Would you return each record that follows word for word, without its pictures?

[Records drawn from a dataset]
________________________
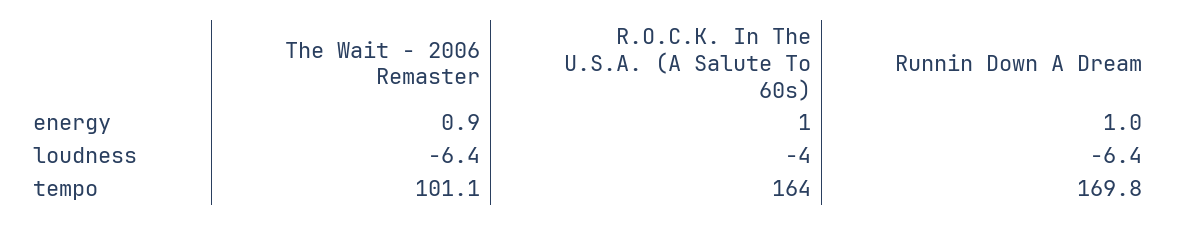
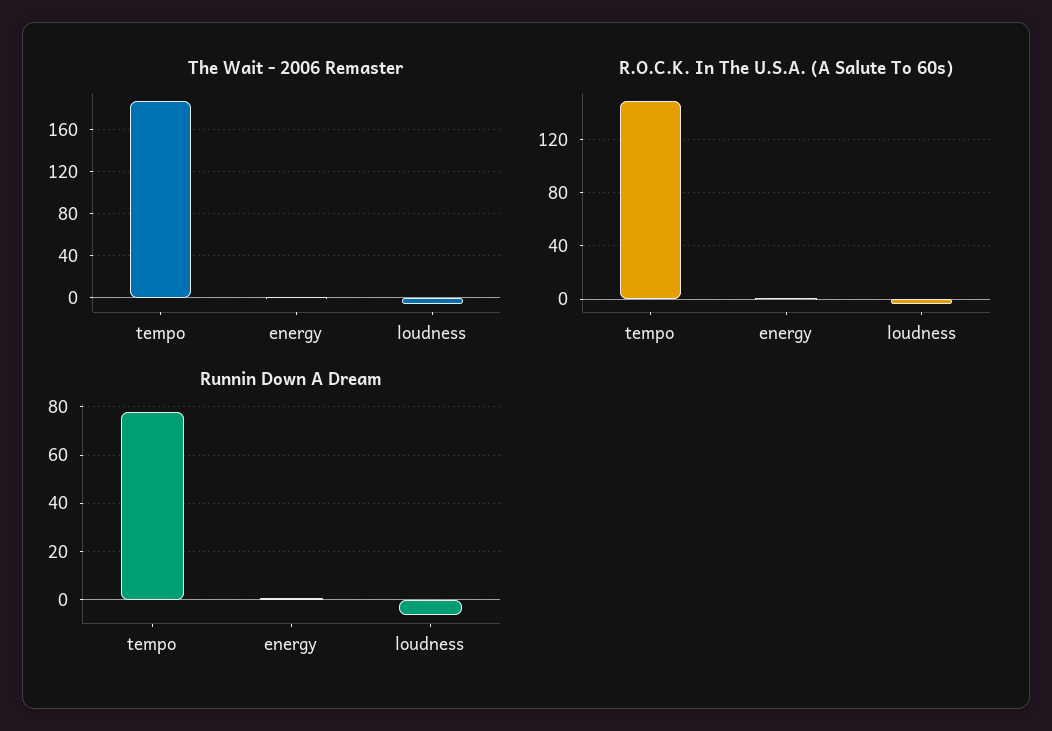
  {
    "The Wait - 2006 Remaster": {
      "energy": 0.9,
      "loudness": -6.4,
-     "tempo": 101.1
+     "tempo": 190
    },
    "R.O.C.K. In The U.S.A. (A Salute To 60s)": {
      "energy": 1,
      "loudness": -4,
-     "tempo": 164
+     "tempo": 150
    },
    "Runnin Down A Dream": {
      "energy": 1,
      "loudness": -6.4,
-     "tempo": 169.8
+     "tempo": 77.5
    }
  }

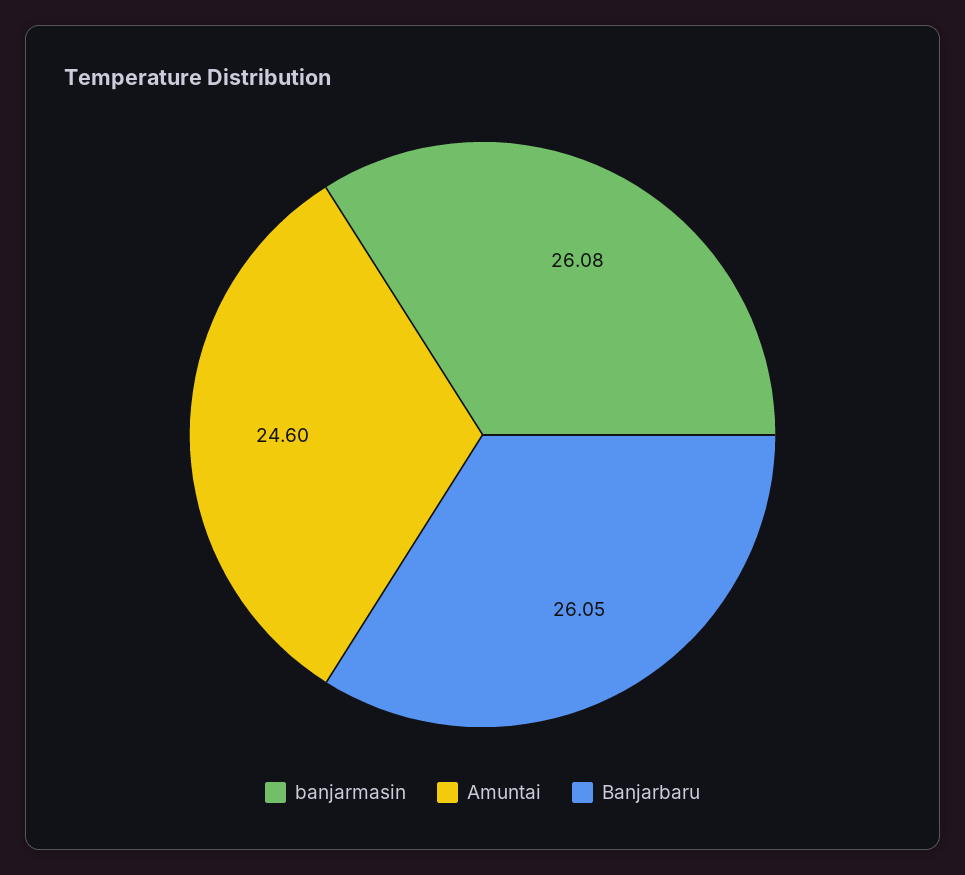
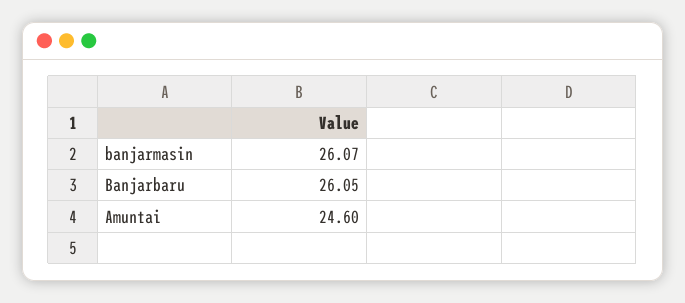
  {
-   "banjarmasin": 26.08,
+   "banjarmasin": 26.07,
    "Amuntai": 24.6,
    "Banjarbaru": 26.05
  }

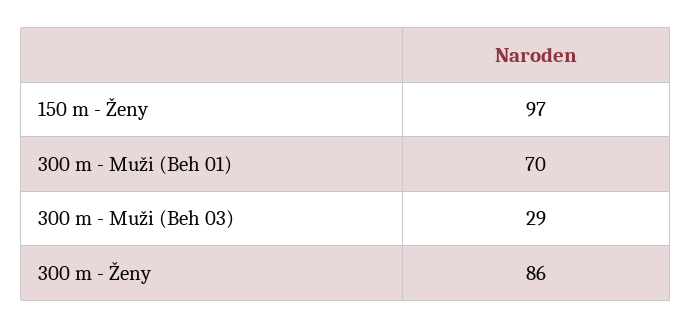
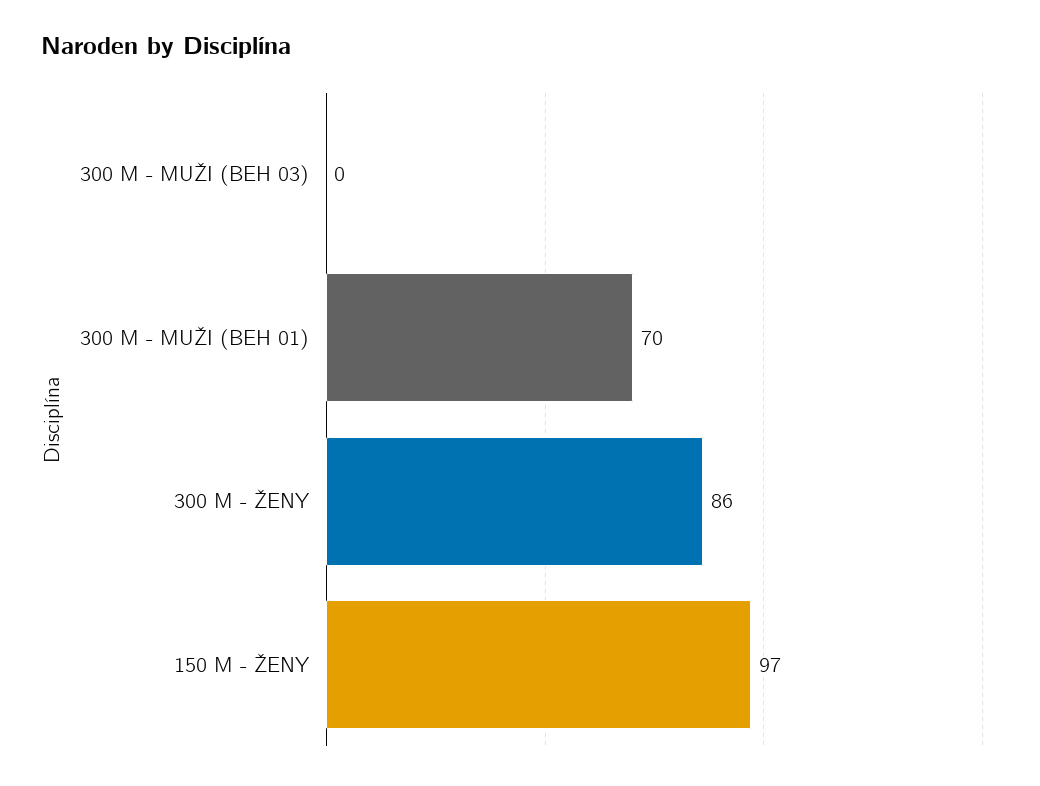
  {
    "150 m - Ženy": 97,
    "300 m - Muži (Beh 01)": 70,
-   "300 m - Muži (Beh 03)": 29,
+   "300 m - Muži (Beh 03)": 0,
    "300 m - Ženy": 86
  }

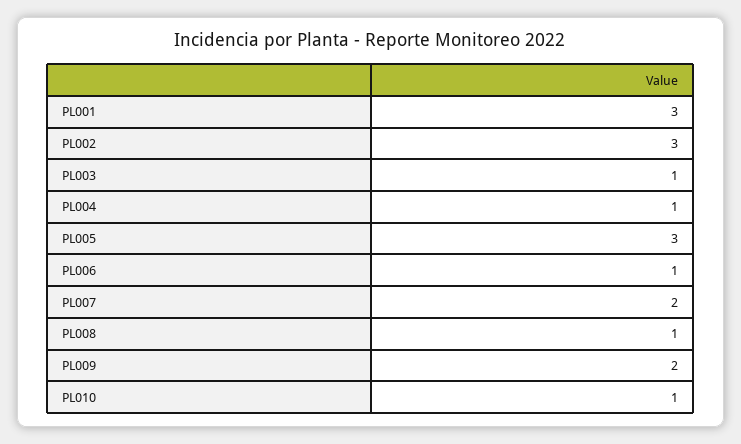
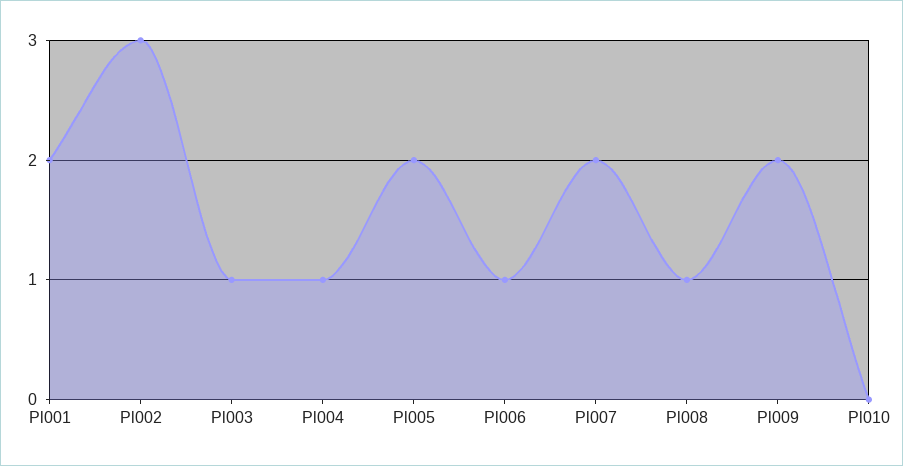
  {
-   "PL001": 3,
+   "PL001": 2,
    "PL002": 3,
    "PL003": 1,
    "PL004": 1,
-   "PL005": 3,
+   "PL005": 2,
    "PL006": 1,
    "PL007": 2,
    "PL008": 1,
    "PL009": 2,
-   "PL010": 1
+   "PL010": 0
  }

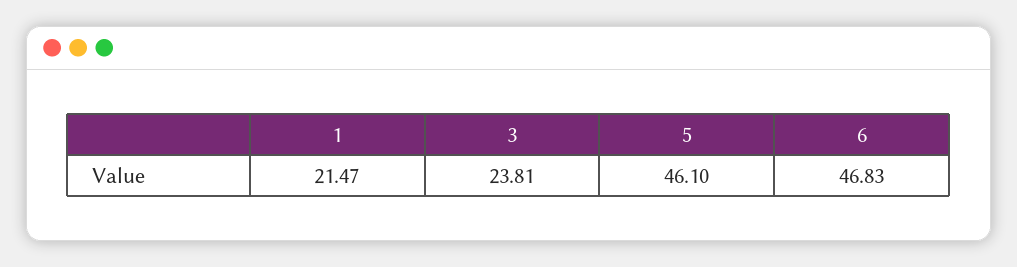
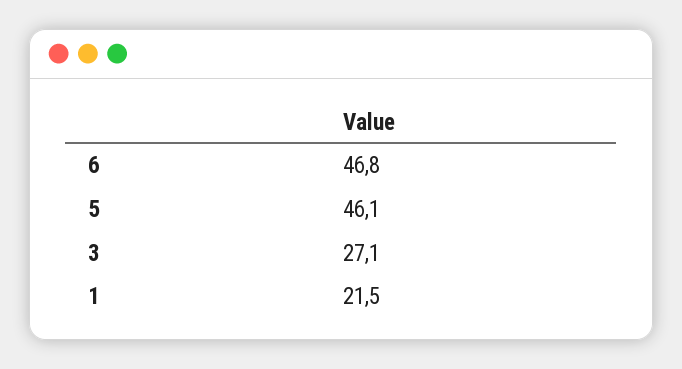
  {
    "1": 21.47,
-   "3": 23.81,
+   "3": 27.1,
    "5": 46.1,
    "6": 46.83
  }

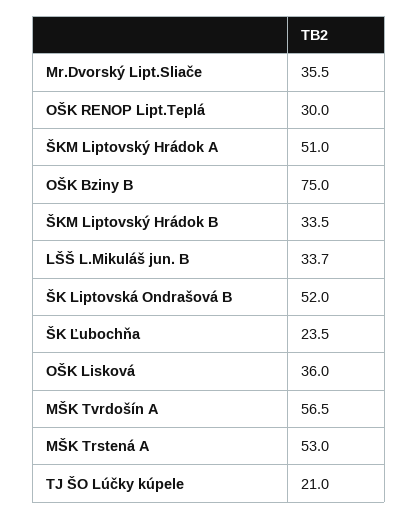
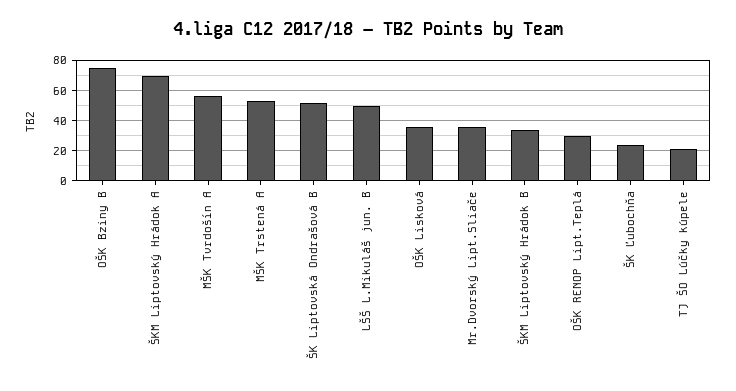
  {
    "Mr.Dvorský Lipt.Sliače": 35.5,
    "OŠK RENOP Lipt.Teplá": 30,
-   "ŠKM Liptovský Hrádok A": 51,
+   "ŠKM Liptovský Hrádok A": 70,
    "OŠK Bziny B": 75,
    "ŠKM Liptovský Hrádok B": 33.5,
-   "LŠŠ L.Mikuláš jun. B": 33.7,
+   "LŠŠ L.Mikuláš jun. B": 50,
    "ŠK Liptovská Ondrašová B": 52,
    "ŠK Ľubochňa": 23.5,
    "OŠK Lisková": 36,
    "MŠK Tvrdošín A": 56.5,
    "MŠK Trstená A": 53,
    "TJ ŠO Lúčky kúpele": 21
  }

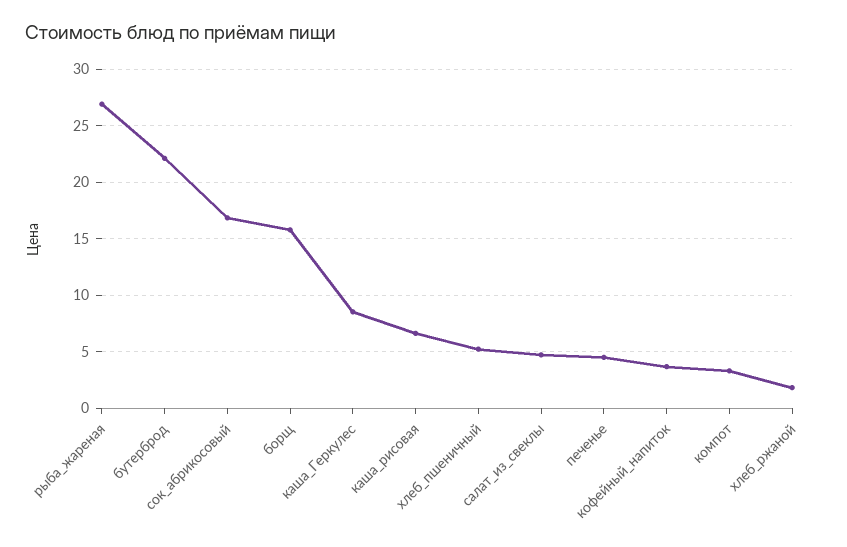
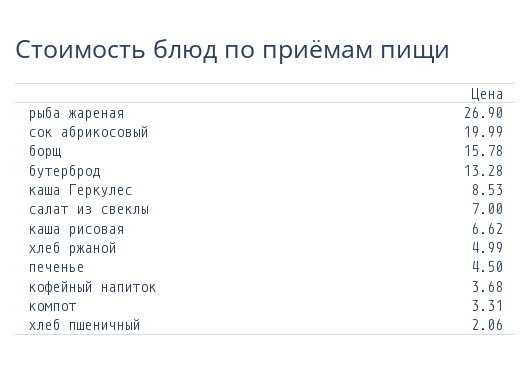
  {
    "рыба_жареная": 26.9,
-   "бутерброд": 22,
+   "бутерброд": 13.28,
-   "сок_абрикосовый": 17,
+   "сок_абрикосовый": 19.99,
    "борщ": 15.78,
    "каша_Геркулес": 8.53,
    "каша_рисовая": 6.62,
-   "хлеб_пшеничный": 5,
+   "хлеб_пшеничный": 2.06,
-   "салат_из_свеклы": 5,
+   "салат_из_свеклы": 7,
    "печенье": 4.5,
    "кофейный_напиток": 3.68,
    "компот": 3.31,
-   "хлеб_ржаной": 2
+   "хлеб_ржаной": 4.99
  }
________________________
▸ Result for this task
  {
    "The Wait - 2006 Remaster": {
      "energy": 0.9,
      "loudness": -6.4,
-     "tempo": 101.1
+     "tempo": 190
    },
    "R.O.C.K. In The U.S.A. (A Salute To 60s)": {
      "energy": 1,
      "loudness": -4,
-     "tempo": 164
+     "tempo": 150
    },
    "Runnin Down A Dream": {
      "energy": 1,
      "loudness": -6.4,
-     "tempo": 169.8
+     "tempo": 77.5
    }
  }

  {
-   "banjarmasin": 26.08,
+   "banjarmasin": 26.07,
    "Amuntai": 24.6,
    "Banjarbaru": 26.05
  }

  {
    "150 m - Ženy": 97,
    "300 m - Muži (Beh 01)": 70,
-   "300 m - Muži (Beh 03)": 29,
+   "300 m - Muži (Beh 03)": 0,
    "300 m - Ženy": 86
  }

  {
-   "PL001": 3,
+   "PL001": 2,
    "PL002": 3,
    "PL003": 1,
    "PL004": 1,
-   "PL005": 3,
+   "PL005": 2,
    "PL006": 1,
    "PL007": 2,
    "PL008": 1,
    "PL009": 2,
-   "PL010": 1
+   "PL010": 0
  }

  {
    "1": 21.47,
-   "3": 23.81,
+   "3": 27.1,
    "5": 46.1,
    "6": 46.83
  }

  {
    "Mr.Dvorský Lipt.Sliače": 35.5,
    "OŠK RENOP Lipt.Teplá": 30,
-   "ŠKM Liptovský Hrádok A": 51,
+   "ŠKM Liptovský Hrádok A": 70,
    "OŠK Bziny B": 75,
    "ŠKM Liptovský Hrádok B": 33.5,
-   "LŠŠ L.Mikuláš jun. B": 33.7,
+   "LŠŠ L.Mikuláš jun. B": 50,
    "ŠK Liptovská Ondrašová B": 52,
    "ŠK Ľubochňa": 23.5,
    "OŠK Lisková": 36,
    "MŠK Tvrdošín A": 56.5,
    "MŠK Trstená A": 53,
    "TJ ŠO Lúčky kúpele": 21
  }

  {
    "рыба_жареная": 26.9,
-   "бутерброд": 22,
+   "бутерброд": 13.28,
-   "сок_абрикосовый": 17,
+   "сок_абрикосовый": 19.99,
    "борщ": 15.78,
    "каша_Геркулес": 8.53,
    "каша_рисовая": 6.62,
-   "хлеб_пшеничный": 5,
+   "хлеб_пшеничный": 2.06,
-   "салат_из_свеклы": 5,
+   "салат_из_свеклы": 7,
    "печенье": 4.5,
    "кофейный_напиток": 3.68,
    "компот": 3.31,
-   "хлеб_ржаной": 2
+   "хлеб_ржаной": 4.99
  }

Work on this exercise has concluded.